A faithful transcription of all the data, images excluded, is the required answer.

(Beginning of SOURCE DATA)

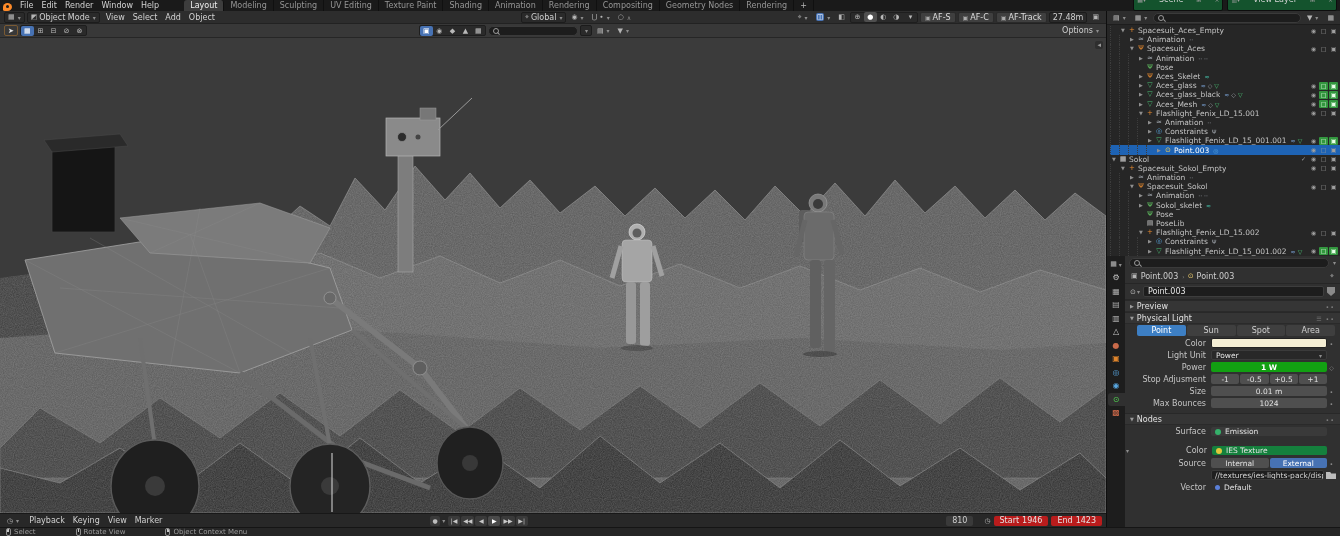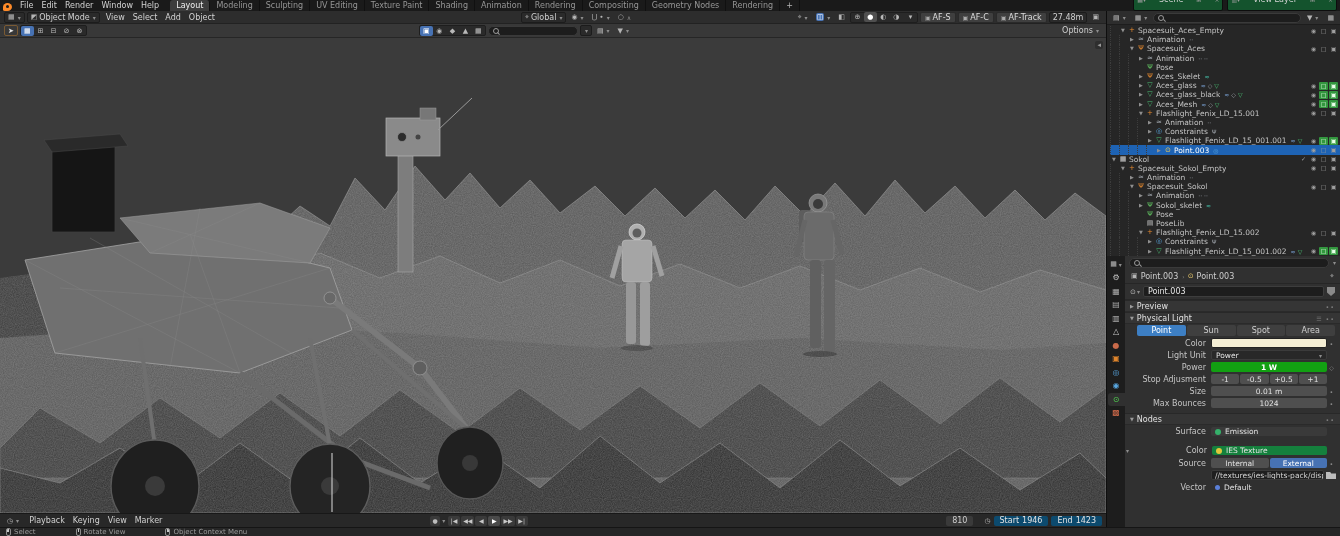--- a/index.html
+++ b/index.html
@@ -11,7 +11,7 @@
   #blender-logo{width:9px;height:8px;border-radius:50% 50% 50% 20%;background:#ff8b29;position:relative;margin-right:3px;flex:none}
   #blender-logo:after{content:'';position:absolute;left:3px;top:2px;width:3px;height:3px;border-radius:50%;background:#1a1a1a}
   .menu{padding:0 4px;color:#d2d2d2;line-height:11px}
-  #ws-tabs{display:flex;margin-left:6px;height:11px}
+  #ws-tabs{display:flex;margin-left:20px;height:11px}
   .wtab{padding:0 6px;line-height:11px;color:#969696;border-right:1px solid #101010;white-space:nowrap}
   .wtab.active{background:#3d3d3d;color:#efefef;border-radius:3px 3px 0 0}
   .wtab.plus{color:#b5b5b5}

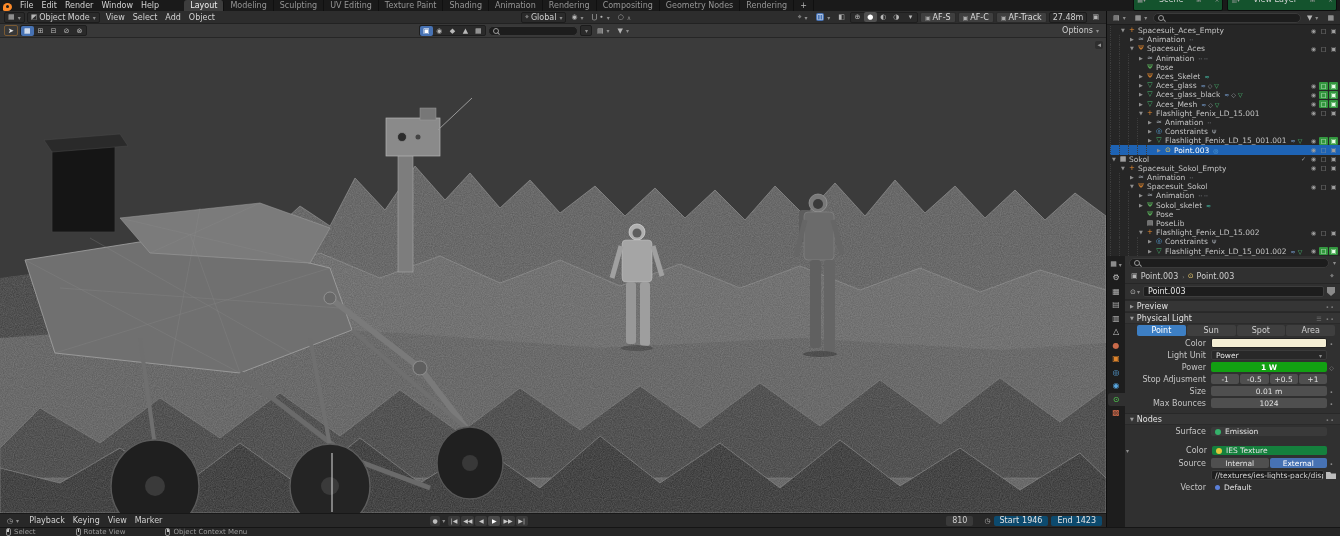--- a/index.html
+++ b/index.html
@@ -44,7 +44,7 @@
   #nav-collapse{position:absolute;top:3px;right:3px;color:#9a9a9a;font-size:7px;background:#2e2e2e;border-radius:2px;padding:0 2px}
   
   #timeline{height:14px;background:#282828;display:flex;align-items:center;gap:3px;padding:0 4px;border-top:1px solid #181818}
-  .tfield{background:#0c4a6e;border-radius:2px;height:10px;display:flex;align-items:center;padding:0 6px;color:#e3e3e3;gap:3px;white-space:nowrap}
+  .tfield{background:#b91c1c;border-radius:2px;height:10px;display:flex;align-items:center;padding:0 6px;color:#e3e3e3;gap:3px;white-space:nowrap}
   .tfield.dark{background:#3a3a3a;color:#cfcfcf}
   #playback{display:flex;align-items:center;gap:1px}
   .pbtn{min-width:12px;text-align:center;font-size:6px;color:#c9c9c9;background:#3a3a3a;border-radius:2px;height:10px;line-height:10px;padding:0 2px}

(End of SOURCE DATA)

- _SOLUTION_:
--- a/index.html
+++ b/index.html
@@ -11,7 +11,7 @@
   #blender-logo{width:9px;height:8px;border-radius:50% 50% 50% 20%;background:#ff8b29;position:relative;margin-right:3px;flex:none}
   #blender-logo:after{content:'';position:absolute;left:3px;top:2px;width:3px;height:3px;border-radius:50%;background:#1a1a1a}
   .menu{padding:0 4px;color:#d2d2d2;line-height:11px}
-  #ws-tabs{display:flex;margin-left:6px;height:11px}
+  #ws-tabs{display:flex;margin-left:20px;height:11px}
   .wtab{padding:0 6px;line-height:11px;color:#969696;border-right:1px solid #101010;white-space:nowrap}
   .wtab.active{background:#3d3d3d;color:#efefef;border-radius:3px 3px 0 0}
   .wtab.plus{color:#b5b5b5}

--- a/index.html
+++ b/index.html
@@ -44,7 +44,7 @@
   #nav-collapse{position:absolute;top:3px;right:3px;color:#9a9a9a;font-size:7px;background:#2e2e2e;border-radius:2px;padding:0 2px}
   
   #timeline{height:14px;background:#282828;display:flex;align-items:center;gap:3px;padding:0 4px;border-top:1px solid #181818}
-  .tfield{background:#0c4a6e;border-radius:2px;height:10px;display:flex;align-items:center;padding:0 6px;color:#e3e3e3;gap:3px;white-space:nowrap}
+  .tfield{background:#b91c1c;border-radius:2px;height:10px;display:flex;align-items:center;padding:0 6px;color:#e3e3e3;gap:3px;white-space:nowrap}
   .tfield.dark{background:#3a3a3a;color:#cfcfcf}
   #playback{display:flex;align-items:center;gap:1px}
   .pbtn{min-width:12px;text-align:center;font-size:6px;color:#c9c9c9;background:#3a3a3a;border-radius:2px;height:10px;line-height:10px;padding:0 2px}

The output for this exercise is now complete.